Skip to content

Compute utils

combine_coefficient_tables(coef_tables, coef_col='BETA')

Combine a list of coefficient tables (output from a PRS model) into a single table that can be used for downstream tasks, such scoring and evaluation. Note that this implementation assumes that the coefficients tables were generated for the same set of variants, from a grid-search or similar procedure.

Parameters:

Name Type Description Default
coef_tables

A list of pandas dataframes containing variant information as well as inferred coefficients.

required
coef_col

The name of the column containing the coefficients.

'BETA'

Returns:

Type Description

A single pandas dataframe with the combined coefficients. The new coefficient columns will be labelled as BETA_0, BETA_1, etc.

Source code in viprs/utils/compute_utils.py
def combine_coefficient_tables(coef_tables, coef_col='BETA'):
    """
    Combine a list of coefficient tables (output from a PRS model) into a single
    table that can be used for downstream tasks, such scoring and evaluation. Note that
    this implementation assumes that the coefficients tables were generated for the same
    set of variants, from a grid-search or similar procedure.

    :param coef_tables: A list of pandas dataframes containing variant information as well as
    inferred coefficients.

* **ASSIGNED TASK A**: According to the compute utils documentation, how are the new coefficient columns labeled in the combined table?

* **INPUT MATERIAL**:
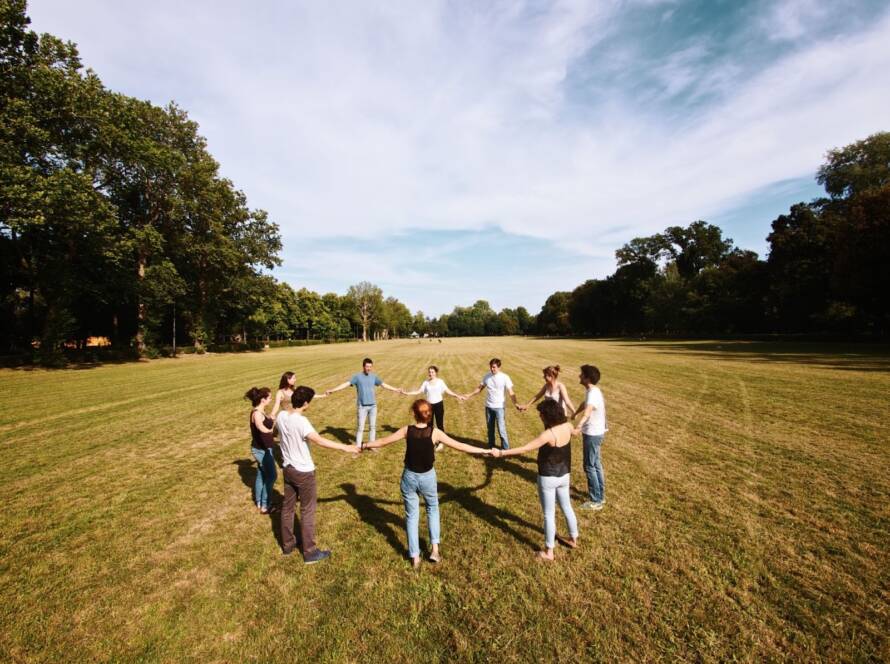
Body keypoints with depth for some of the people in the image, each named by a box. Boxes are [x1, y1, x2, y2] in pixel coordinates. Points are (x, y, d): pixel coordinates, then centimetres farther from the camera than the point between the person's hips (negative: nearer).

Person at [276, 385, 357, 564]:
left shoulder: (281, 416, -5)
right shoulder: (301, 421, -27)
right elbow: (320, 441, -34)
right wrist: (344, 447, -31)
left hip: (288, 468, 7)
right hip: (303, 472, -7)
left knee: (287, 507, 20)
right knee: (307, 511, 6)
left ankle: (287, 544, 37)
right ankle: (310, 552, 18)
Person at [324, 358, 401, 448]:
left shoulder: (374, 376, 6)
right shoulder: (357, 377, -5)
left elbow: (384, 385, 14)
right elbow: (346, 384, -12)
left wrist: (397, 390, 16)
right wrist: (332, 390, -22)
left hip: (373, 406, 3)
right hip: (362, 406, -3)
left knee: (372, 426, 11)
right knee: (360, 427, 2)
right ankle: (358, 446, 13)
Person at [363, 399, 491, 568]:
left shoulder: (407, 430, -14)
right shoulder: (435, 433, -17)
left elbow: (383, 442, -3)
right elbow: (460, 446, -13)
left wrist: (364, 445, 14)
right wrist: (485, 451, -4)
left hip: (409, 477, 1)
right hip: (427, 477, 0)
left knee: (412, 515, 16)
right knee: (433, 508, 26)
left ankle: (415, 557, 23)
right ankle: (434, 549, 21)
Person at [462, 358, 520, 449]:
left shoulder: (504, 377, -12)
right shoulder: (487, 376, 0)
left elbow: (510, 392, -15)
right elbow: (480, 388, 11)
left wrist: (515, 403, -30)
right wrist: (469, 395, 7)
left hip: (499, 407, -4)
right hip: (488, 406, 4)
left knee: (501, 429, -7)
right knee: (490, 428, 16)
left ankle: (506, 449, 7)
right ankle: (491, 447, 32)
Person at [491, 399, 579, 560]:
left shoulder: (548, 434, -29)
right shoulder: (567, 426, -9)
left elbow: (525, 449, -28)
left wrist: (501, 452, -22)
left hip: (548, 478, -7)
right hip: (564, 475, 7)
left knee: (549, 514, 8)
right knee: (566, 507, 26)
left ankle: (548, 552, 23)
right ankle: (573, 538, 46)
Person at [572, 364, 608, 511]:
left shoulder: (593, 393, -26)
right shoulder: (593, 391, 7)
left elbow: (587, 411, -45)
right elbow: (584, 404, 27)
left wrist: (578, 426, -62)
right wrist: (574, 414, 44)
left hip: (592, 434, -10)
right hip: (595, 433, 10)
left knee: (589, 466, 0)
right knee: (596, 464, 19)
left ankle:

* **ASSIGNED TASK B**: Copy the lines of the rows verbatim, beginning at the line that contains "right ankle: (434, 549, 21)" and stopping after the line that contains "left wrist: (501, 452, -22)".

* **YOUR RESPONSE A**: They are labeled BETA_0, BETA_1, etc.

* **YOUR RESPONSE B**:
right ankle: (434, 549, 21)
Person at [462, 358, 520, 449]:
left shoulder: (504, 377, -12)
right shoulder: (487, 376, 0)
left elbow: (510, 392, -15)
right elbow: (480, 388, 11)
left wrist: (515, 403, -30)
right wrist: (469, 395, 7)
left hip: (499, 407, -4)
right hip: (488, 406, 4)
left knee: (501, 429, -7)
right knee: (490, 428, 16)
left ankle: (506, 449, 7)
right ankle: (491, 447, 32)
Person at [491, 399, 579, 560]:
left shoulder: (548, 434, -29)
right shoulder: (567, 426, -9)
left elbow: (525, 449, -28)
left wrist: (501, 452, -22)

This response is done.